Back in 2015, before Brexit, before Trump, before Macedonian internet trolls, before QAnon and Covid conspiracy theories, before fake news and alternative facts, the disagreement over the Dress was described by one NPR affiliate as “the debate that broke the internet.” The Washington Post called it “the drama that divided the planet.”

The Dress was a meme, a viral photo that appeared all across social media for a few months. For some, when they looked at the photo, they saw a dress that appeared black and blue. For others, the dress appeared white and gold. Whatever people saw, it was impossible to see it differently. If not for the social aspect of social media, you might have never known that some people did see it differently. But since social media is social, learning the fact that millions saw a different dress than you did created a widespread, visceral response. The people who saw a different dress seemed clearly, obviously mistaken and quite possibly deranged. When the Dress started circling the internet, a tangible sense of dread about the nature of what is and is not real went as viral as the image itself.

At times, so many people were sharing this perceptual conundrum, and arguing about it, that Twitter couldn’t load on their devices. The hashtag #TheDress appeared in 11,000 tweets per minute, and the definitive article about the meme, published on WIRED’s website, received 32.8 million unique views within the first few days.

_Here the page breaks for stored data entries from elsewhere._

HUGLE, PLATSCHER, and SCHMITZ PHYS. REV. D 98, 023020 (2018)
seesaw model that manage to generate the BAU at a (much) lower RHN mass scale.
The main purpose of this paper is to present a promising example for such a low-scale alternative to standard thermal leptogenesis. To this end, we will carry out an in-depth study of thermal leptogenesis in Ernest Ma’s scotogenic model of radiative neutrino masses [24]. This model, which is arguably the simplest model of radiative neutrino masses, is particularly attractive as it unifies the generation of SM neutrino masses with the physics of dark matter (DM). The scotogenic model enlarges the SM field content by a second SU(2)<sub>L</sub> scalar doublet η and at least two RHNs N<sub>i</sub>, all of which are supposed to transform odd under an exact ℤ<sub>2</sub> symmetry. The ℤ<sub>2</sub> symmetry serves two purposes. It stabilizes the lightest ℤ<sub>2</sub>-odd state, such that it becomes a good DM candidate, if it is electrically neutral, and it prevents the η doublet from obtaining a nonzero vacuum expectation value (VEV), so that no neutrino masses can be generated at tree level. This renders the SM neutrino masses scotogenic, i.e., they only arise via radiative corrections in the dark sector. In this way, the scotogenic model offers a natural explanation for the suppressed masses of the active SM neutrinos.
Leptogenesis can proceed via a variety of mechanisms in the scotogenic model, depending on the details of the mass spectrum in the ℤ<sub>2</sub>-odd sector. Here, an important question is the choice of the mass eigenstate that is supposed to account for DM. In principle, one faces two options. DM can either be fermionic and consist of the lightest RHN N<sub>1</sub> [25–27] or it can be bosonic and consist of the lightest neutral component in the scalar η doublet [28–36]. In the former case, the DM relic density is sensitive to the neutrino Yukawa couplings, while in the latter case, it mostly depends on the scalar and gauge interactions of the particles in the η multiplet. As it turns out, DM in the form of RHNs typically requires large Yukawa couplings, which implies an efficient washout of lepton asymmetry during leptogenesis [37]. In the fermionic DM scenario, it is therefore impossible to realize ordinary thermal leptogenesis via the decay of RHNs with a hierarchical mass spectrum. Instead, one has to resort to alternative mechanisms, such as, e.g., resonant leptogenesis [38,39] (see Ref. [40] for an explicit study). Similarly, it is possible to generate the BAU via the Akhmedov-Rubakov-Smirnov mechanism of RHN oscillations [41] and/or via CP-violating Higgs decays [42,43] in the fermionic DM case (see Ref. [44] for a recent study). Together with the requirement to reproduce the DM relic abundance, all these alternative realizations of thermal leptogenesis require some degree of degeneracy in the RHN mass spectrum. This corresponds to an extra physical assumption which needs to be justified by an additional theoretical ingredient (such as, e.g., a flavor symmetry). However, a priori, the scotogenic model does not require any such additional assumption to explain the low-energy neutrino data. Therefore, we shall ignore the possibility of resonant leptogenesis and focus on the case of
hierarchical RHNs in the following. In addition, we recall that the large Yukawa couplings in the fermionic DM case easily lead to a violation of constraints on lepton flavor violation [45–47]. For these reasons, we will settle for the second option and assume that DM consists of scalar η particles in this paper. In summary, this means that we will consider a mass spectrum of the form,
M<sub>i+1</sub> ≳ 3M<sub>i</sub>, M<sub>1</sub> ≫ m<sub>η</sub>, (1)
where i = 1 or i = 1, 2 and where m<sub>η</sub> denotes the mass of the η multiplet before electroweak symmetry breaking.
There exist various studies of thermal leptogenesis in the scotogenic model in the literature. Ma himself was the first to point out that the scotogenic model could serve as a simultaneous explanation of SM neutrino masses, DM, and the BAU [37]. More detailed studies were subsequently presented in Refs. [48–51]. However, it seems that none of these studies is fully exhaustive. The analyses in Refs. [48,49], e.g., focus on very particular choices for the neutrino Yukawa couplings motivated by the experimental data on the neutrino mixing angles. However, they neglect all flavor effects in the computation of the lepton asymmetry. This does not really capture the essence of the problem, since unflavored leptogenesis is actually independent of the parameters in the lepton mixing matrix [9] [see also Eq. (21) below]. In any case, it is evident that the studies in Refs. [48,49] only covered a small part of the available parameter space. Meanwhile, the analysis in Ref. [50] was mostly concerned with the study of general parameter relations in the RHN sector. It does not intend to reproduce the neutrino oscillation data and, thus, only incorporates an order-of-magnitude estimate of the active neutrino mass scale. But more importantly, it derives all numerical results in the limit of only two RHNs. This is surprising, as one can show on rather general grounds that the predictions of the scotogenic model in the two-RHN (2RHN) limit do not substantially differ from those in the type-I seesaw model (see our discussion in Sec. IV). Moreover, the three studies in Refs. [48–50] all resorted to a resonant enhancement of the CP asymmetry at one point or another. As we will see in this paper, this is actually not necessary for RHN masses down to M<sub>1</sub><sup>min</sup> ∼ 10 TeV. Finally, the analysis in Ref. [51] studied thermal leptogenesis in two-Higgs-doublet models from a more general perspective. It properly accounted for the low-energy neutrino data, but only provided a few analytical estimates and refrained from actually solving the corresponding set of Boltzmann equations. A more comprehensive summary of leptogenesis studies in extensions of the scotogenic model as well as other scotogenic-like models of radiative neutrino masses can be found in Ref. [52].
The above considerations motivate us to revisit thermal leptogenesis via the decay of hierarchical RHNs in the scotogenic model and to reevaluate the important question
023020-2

For many, the Dress was an introduction to something neuroscience has understood for a long while: the fact that reality itself, as we experience it, isn’t a perfect one-to-one account of the world around us. The world, as you experience it, is a simulation running inside your skull, a waking dream. We each live in a virtual landscape of perpetual imagination and self-generated illusion, a hallucination informed over our lifetimes by our senses and thoughts about them, updated continuously as we bring in new experiences via those senses and think new thoughts about what we have sensed. If you didn’t know this, for many the Dress demanded you either take to your keyboard to shout into the abyss or take a seat and ponder your place in the grand scheme of things.

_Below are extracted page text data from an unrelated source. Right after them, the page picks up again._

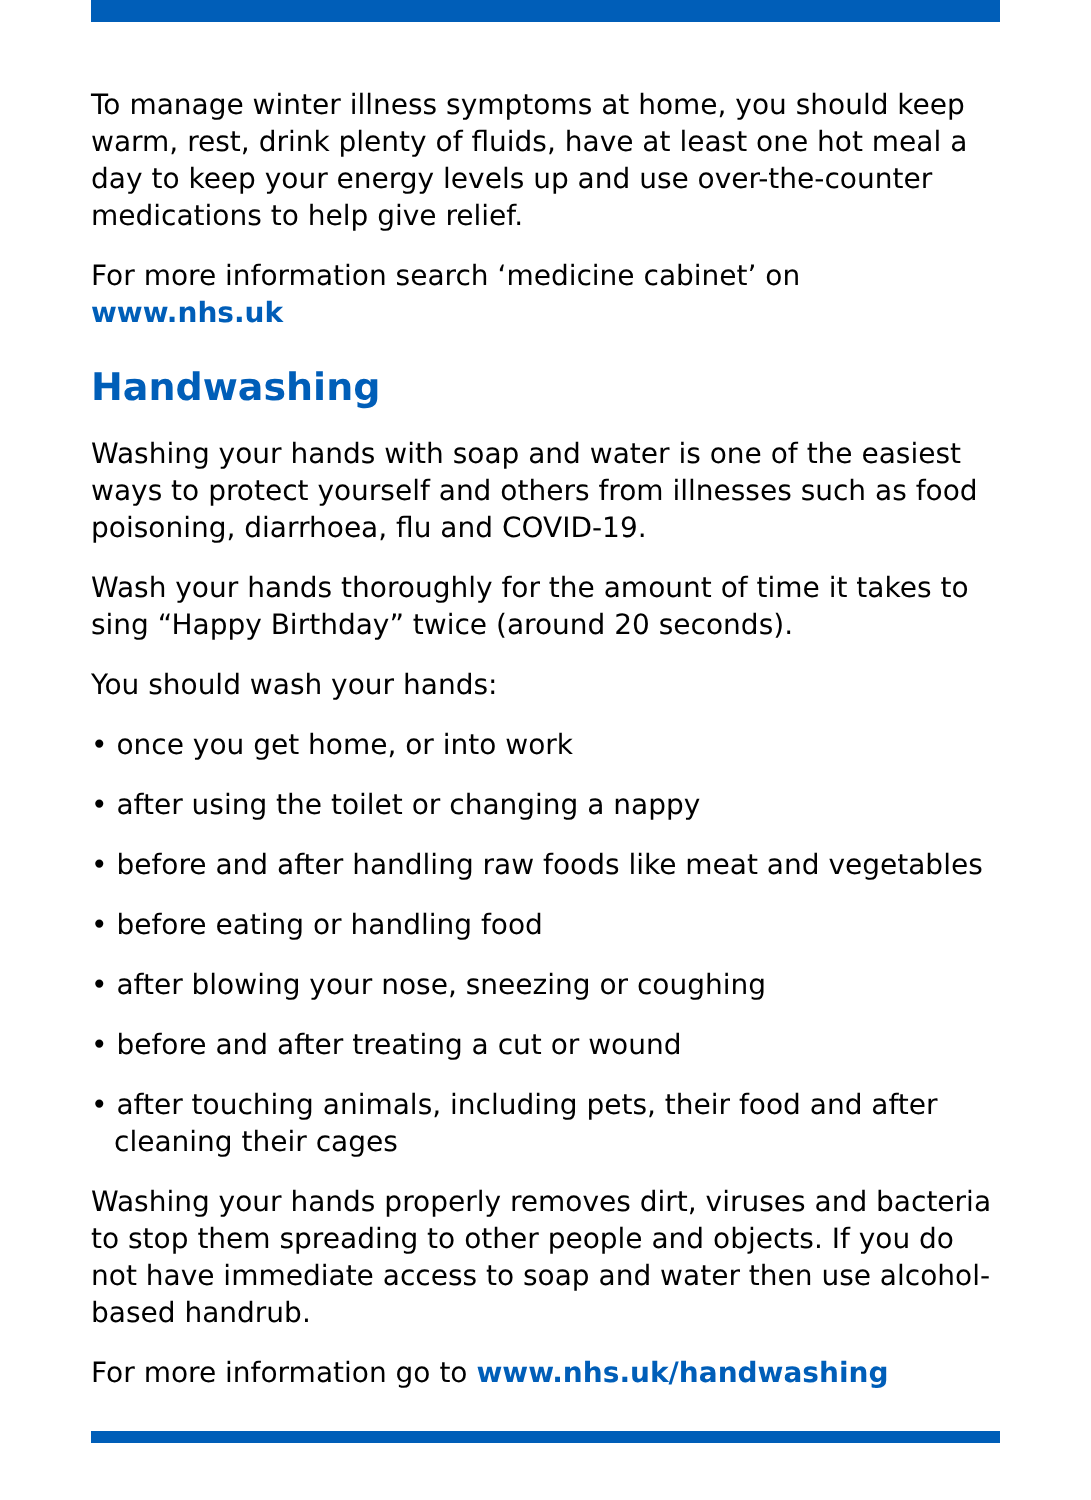To manage winter illness symptoms at home, you should keep warm, rest, drink plenty of fluids, have at least one hot meal a day to keep your energy levels up and use over-the-counter medications to help give relief.
For more information search ‘medicine cabinet’ on www.nhs.uk
Handwashing
Washing your hands with soap and water is one of the easiest ways to protect yourself and others from illnesses such as food poisoning, diarrhoea, flu and COVID-19.
Wash your hands thoroughly for the amount of time it takes to sing “Happy Birthday” twice (around 20 seconds).
You should wash your hands:
• once you get home, or into work
• after using the toilet or changing a nappy
• before and after handling raw foods like meat and vegetables
• before eating or handling food
• after blowing your nose, sneezing or coughing
• before and after treating a cut or wound
• after touching animals, including pets, their food and after cleaning their cages
Washing your hands properly removes dirt, viruses and bacteria to stop them spreading to other people and objects. If you do not have immediate access to soap and water then use alcohol-based handrub.
For more information go to www.nhs.uk/handwashing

Before the Dress, it was well understood in neuroscience that all reality is virtual; therefore consensus realities are mostly the result of geography. People who grow up in similar environments around similar people tend to have similar brains and thus similar virtual realities. If they do disagree, it’s usually over ideas, not the raw truth of their perceptions.

After the Dress, well—enter Pascal Wallisch, a neuroscientist who studies consciousness and perception at NYU. When Pascal first saw the Dress, it seemed to him that it was obviously white and gold, but when he showed it to his wife, she saw something different. She said that it was obviously black and blue. “All that night I was up, thinking what could possibly explain this.”

Thanks to years of research into photoreceptors in the retina and the neurons to which they connect, he thought he understood the roughly thirty steps in the chain of visual processing, but “all of that was blown wide open in February 2015 when the Dress surfaced on social media.” He felt like a biologist learning that doctors had just discovered a new organ in the body.